# iraqi miski tumbler pigeons



## pigeonbigguy11 (Jun 28, 2010)

great iraqi tumblers miskis brought by my family from iraq these are from the north and tumbler upwards


----------



## doveone52 (Aug 3, 2009)

Wow! Those are some pretty birds! Can you tell me the difference between rolling and tumbling? I can see the different body types. Just curious.


----------



## hasseian_313 (Oct 31, 2009)

nice birds are thses from faroogs line love these ones becuse the muffs are just right great birds rolling down and most fast with out breaks between rolls mostly silent tumbling birds roll up and clap makes noise sounds like some one tumbling


----------



## pigeonbigguy11 (Jun 28, 2010)

yea the original miskis i have heard my uncle farouk brought from iraq these are from that bloodline


----------



## pigeonbigguy11 (Jun 28, 2010)

and the difference from rollers is that a roller to the best of my knowledge just rolls when their in the air a tumbler does that but also when coming down to the pigeon coop he shoots up and does 10-15 flips and starts flying again and repeats


----------



## Guest (Nov 6, 2010)

they sure are some great looking birds , thanks for sharing , love the colors too


----------



## hasseian_313 (Oct 31, 2009)

ya i heard storys of them miskies i havent seen much good ones like these goood birds id like to see em in action


----------



## pigeonbigguy11 (Jun 28, 2010)

hopefully next year i need to get some babies from them for next summer


----------



## hasseian_313 (Oct 31, 2009)

ya i fell you on that can you pm me gassans number


----------



## pigeonbigguy11 (Jun 28, 2010)

honestly bro i dont got ghassans number my uncles talk to him mostly i dont know him that much


----------



## hasseian_313 (Oct 31, 2009)

kool so u selling any of these birds


----------



## pigeonbigguy11 (Jun 28, 2010)

no theses are not for sale


----------



## hasseian_313 (Oct 31, 2009)

ok bro kool


----------



## doveone52 (Aug 3, 2009)

hasseian_313 said:


> nice birds are thses from faroogs line love these ones becuse the muffs are just right great birds rolling down and most fast with out breaks between rolls mostly silent tumbling birds roll up and clap makes noise sounds like some one tumbling


OK, good to know!
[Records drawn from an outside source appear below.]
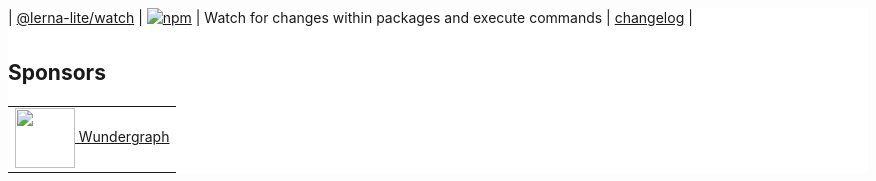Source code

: | [@lerna-lite/watch](https://github.com/lerna-lite/lerna-lite/tree/main/packages/watch) | [![npm](https://img.shields.io/npm/v/@lerna-lite/watch.svg)](https://www.npmjs.com/package/@lerna-lite/watch) | Watch for changes within packages and execute commands | [changelog](https://github.com/lerna-lite/lerna-lite/blob/main/packages/watch/CHANGELOG.md) |

## Sponsors

<table>
  <tr>
    <td align="center" valign="middle"><a href="https://github.com/wundergraph" target="_blank"><img src="https://avatars.githubusercontent.com/u/64281914" width="60" height="60" valign="middle" /> Wundergraph</a></td>
  </tr>
</table>
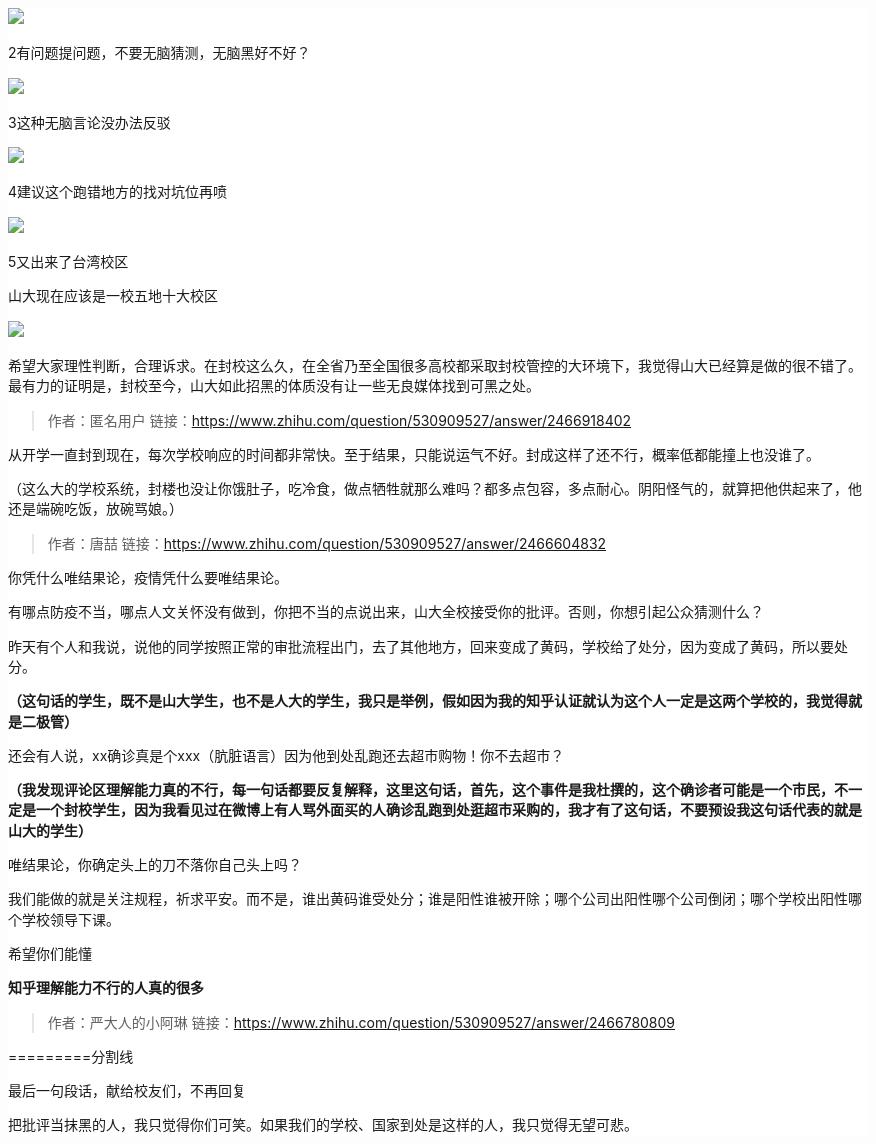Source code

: ![](https://pica.zhimg.com/50/v2-43c0eeb81b14b9320b406f4b33785d99_720w.jpg?source=1940ef5c)  

2有问题提问题，不要无脑猜测，无脑黑好不好？

![](https://pic1.zhimg.com/50/v2-73472388bbdb491e63d29e269a4e511b_720w.jpg?source=1940ef5c)  

3这种无脑言论没办法反驳

![](https://pic1.zhimg.com/50/v2-5f161d9162ffe509217419b9052bac6e_720w.jpg?source=1940ef5c)  

4建议这个跑错地方的找对坑位再喷

![](https://pica.zhimg.com/50/v2-4b25f48e2961b1ec765d3df2dca7a3c9_720w.jpg?source=1940ef5c)  

5又出来了台湾校区

山大现在应该是一校五地十大校区

![](https://pica.zhimg.com/50/v2-ad0d23428c6de9f509526fc90509a340_720w.jpg?source=1940ef5c)  

希望大家理性判断，合理诉求。在封校这么久，在全省乃至全国很多高校都采取封校管控的大环境下，我觉得山大已经算是做的很不错了。最有力的证明是，封校至今，山大如此招黑的体质没有让一些无良媒体找到可黑之处。
> 作者：匿名用户
> 链接：https://www.zhihu.com/question/530909527/answer/2466918402


从开学一直封到现在，每次学校响应的时间都非常快。至于结果，只能说运气不好。封成这样了还不行，概率低都能撞上也没谁了。

（这么大的学校系统，封楼也没让你饿肚子，吃冷食，做点牺牲就那么难吗？都多点包容，多点耐心。阴阳怪气的，就算把他供起来了，他还是端碗吃饭，放碗骂娘。）
> 作者：唐喆
> 链接：https://www.zhihu.com/question/530909527/answer/2466604832


你凭什么唯结果论，疫情凭什么要唯结果论。

有哪点防疫不当，哪点人文关怀没有做到，你把不当的点说出来，山大全校接受你的批评。否则，你想引起公众猜测什么？

昨天有个人和我说，说他的同学按照正常的审批流程出门，去了其他地方，回来变成了黄码，学校给了处分，因为变成了黄码，所以要处分。

**（这句话的学生，既不是山大学生，也不是人大的学生，我只是举例，假如因为我的知乎认证就认为这个人一定是这两个学校的，我觉得就是二极管）**

还会有人说，xx确诊真是个xxx（肮脏语言）因为他到处乱跑还去超市购物！你不去超市？

**（我发现评论区理解能力真的不行，每一句话都要反复解释，这里这句话，首先，这个事件是我杜撰的，这个确诊者可能是一个市民，不一定是一个封校学生，因为我看见过在微博上有人骂外面买的人确诊乱跑到处逛超市采购的，我才有了这句话，不要预设我这句话代表的就是山大的学生）**

唯结果论，你确定头上的刀不落你自己头上吗？

我们能做的就是关注规程，祈求平安。而不是，谁出黄码谁受处分；谁是阳性谁被开除；哪个公司出阳性哪个公司倒闭；哪个学校出阳性哪个学校领导下课。

希望你们能懂

**知乎理解能力不行的人真的很多**
> 作者：严大人的小阿琳
> 链接：https://www.zhihu.com/question/530909527/answer/2466780809


\=========分割线

最后一句段话，献给校友们，不再回复

把批评当抹黑的人，我只觉得你们可笑。如果我们的学校、国家到处是这样的人，我只觉得无望可悲。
Thanks for clearing that up for me.


----------



## doveone52 (Aug 3, 2009)

pigeonbigguy11 said:


> and the difference from rollers is that a roller to the best of my knowledge just rolls when their in the air a tumbler does that but also when coming down to the pigeon coop he shoots up and does 10-15 flips and starts flying again and repeats


Would love to see that!


----------



## hasseian_313 (Oct 31, 2009)

yah tumblers usally dive down to the look like the about to land than go up tumbling u can see videos on youtube


----------